JSAI2019

Presentation information

General Session

General Session » [GS] J-3 Data mining

[4A2-J-3] Data mining: analysis of changes and accidents

Fri. Jun 7, 2019 12:00 PM - 1:40 PM Room A (2F Main hall A)

Chair:Yusuke Kumagai Reviewer:Hikaru Kajino

1:00 PM - 1:20 PM

[4A2-J-3-04] Time-series Feature Extraction by Shapelets and Prediction of Problem Behavior in Online Gambling

〇Ryoko Nakamura1, Hiroko Suzuki2, Isamu Watanabe2, Tomohiro Takagi1 (1. Department of Computer Science, Meiji University, 2. Fujitsu Laboratories Ltd.)
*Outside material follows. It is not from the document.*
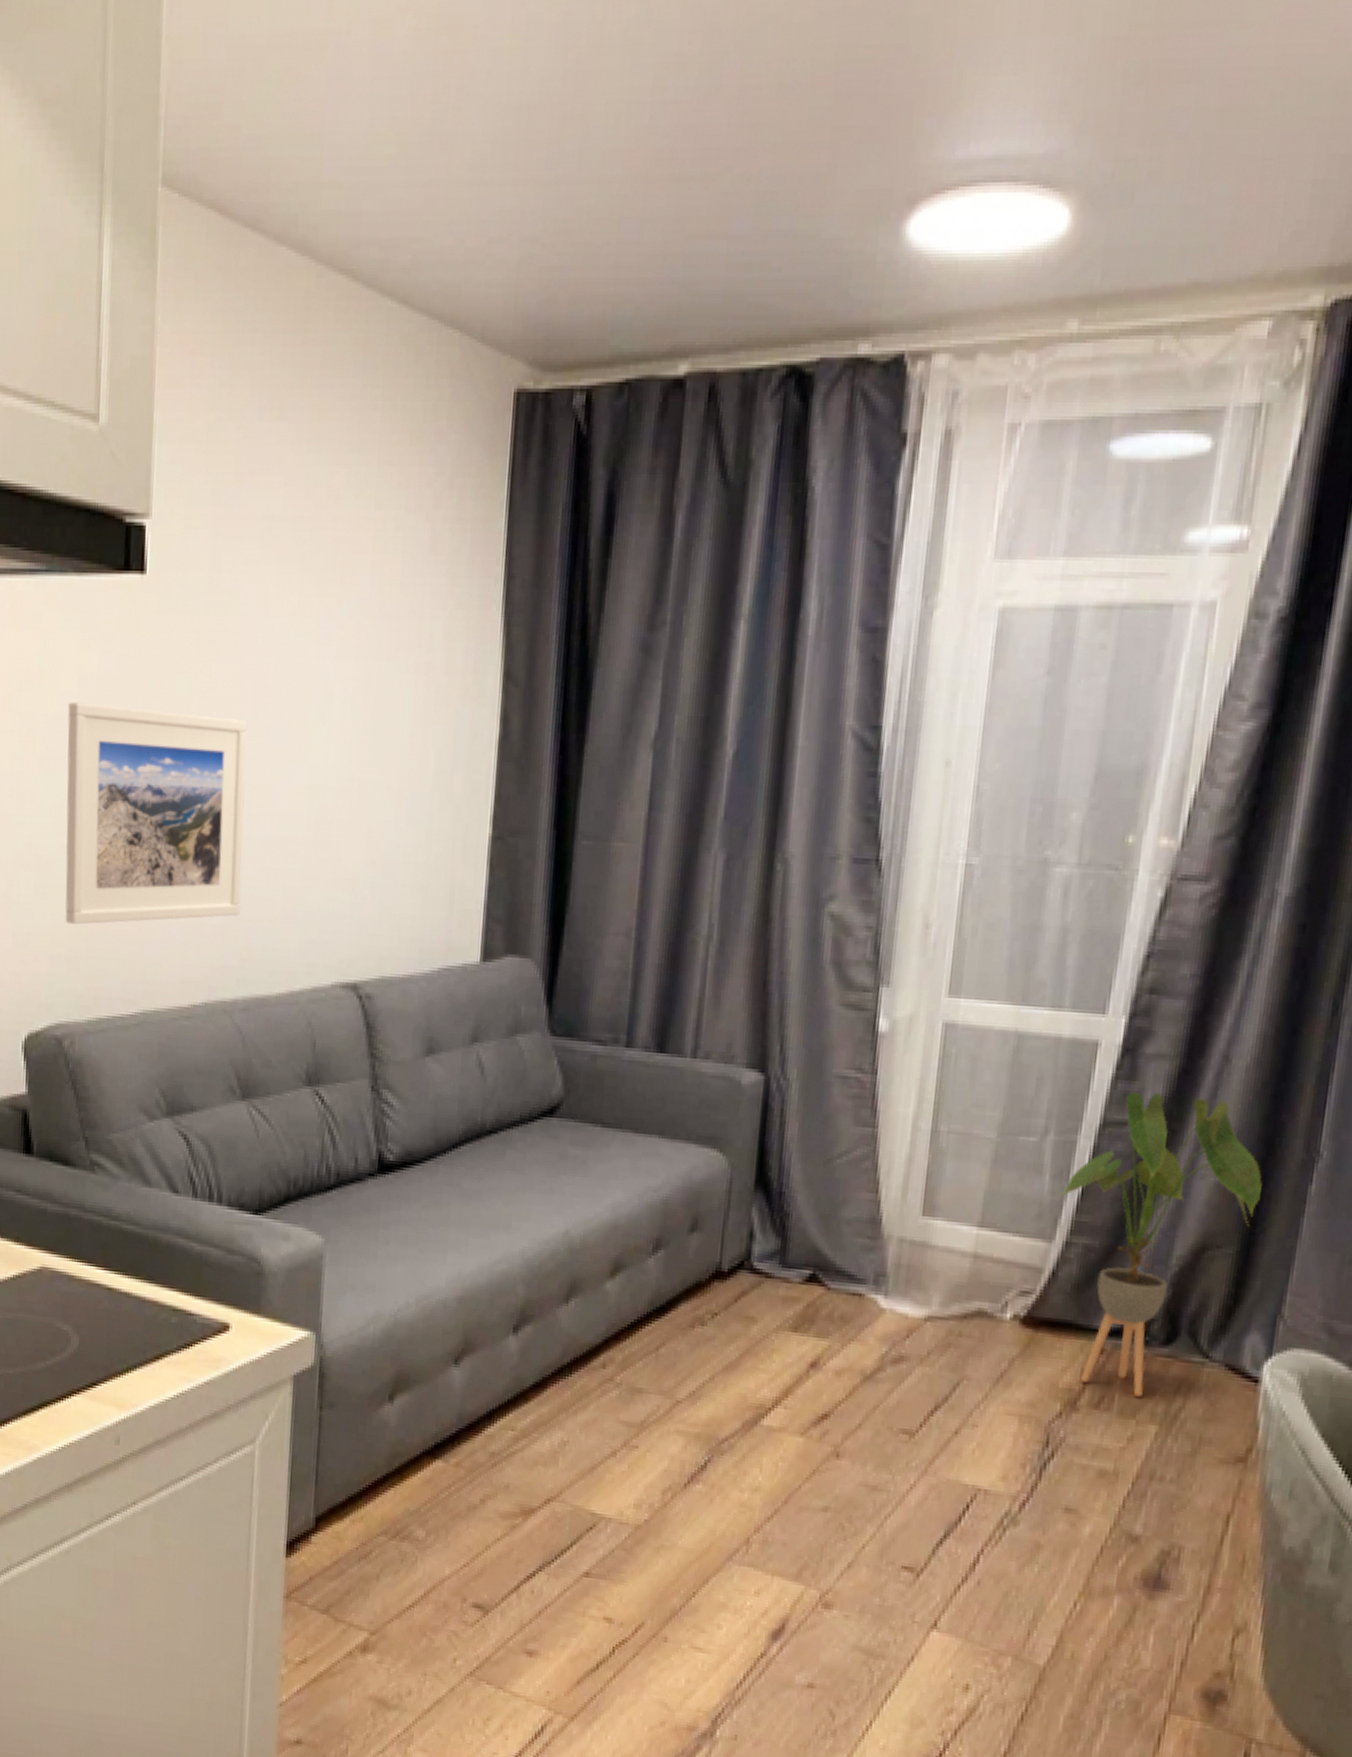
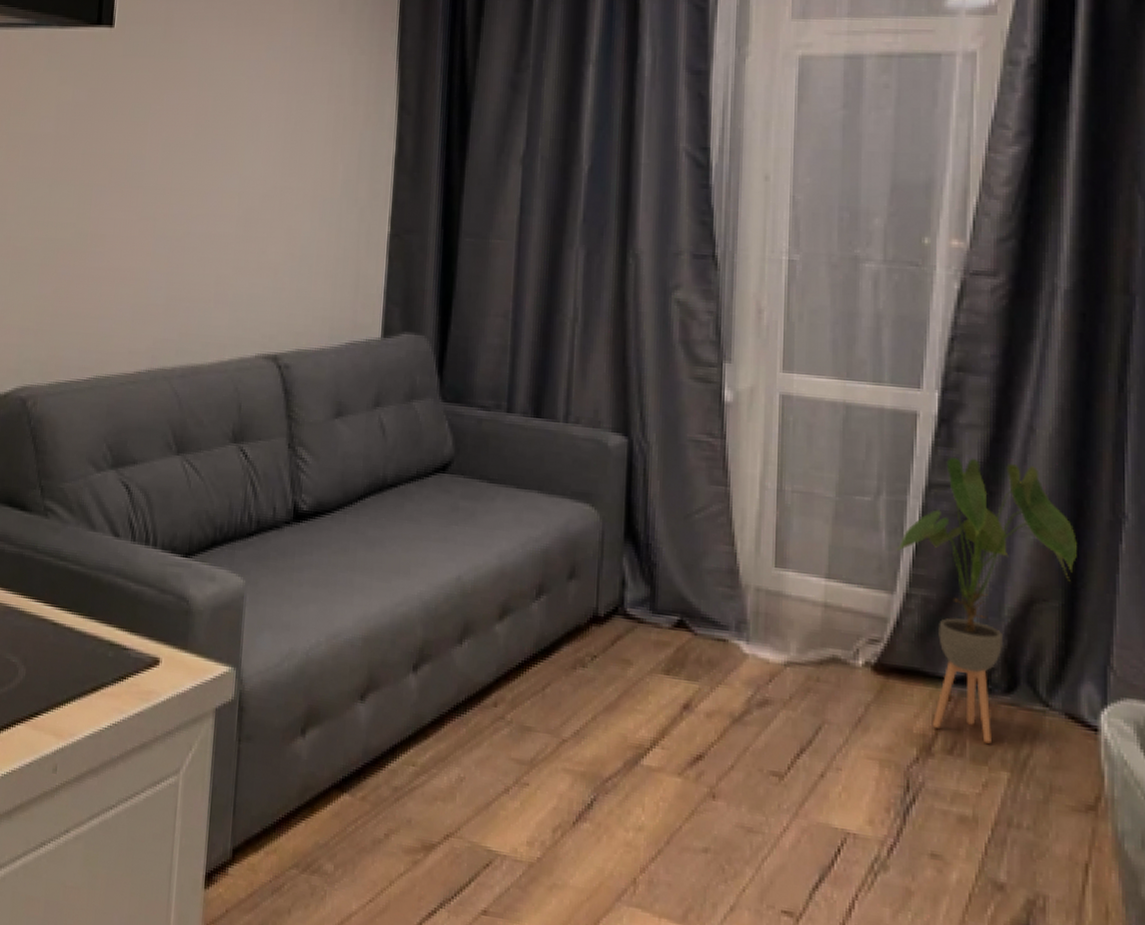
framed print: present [65,702,247,925] -> none [34,125,191,303]

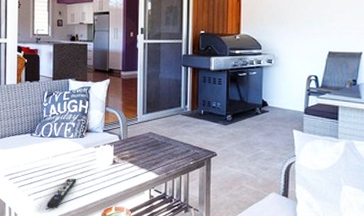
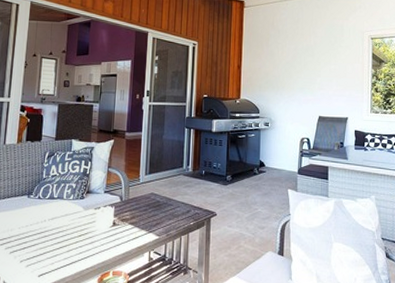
remote control: present [47,178,77,208] -> none [39,242,74,275]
Keywords:time-series, behavioral prediction, Shapelet

In recent years, the field of behavior analysis using online gambling data has developed. However, researches on time-series behavioral changes are inadequate. In this study, we propose a classifier that quantifies the changes of the player’s time series of online gambling behavioral data using distance measurement with Shapelet for the purpose of early detection of players leading to problem gambling. Especially, we investigate the prediction capabilities of local Shapelets which represent short term user behavior characteristics and global Shapelets representing long term ones. Prediction experiments show that the time series features were more effective than the non-time series features, and also show that the case using both the local time series features and the global time series features performed the best.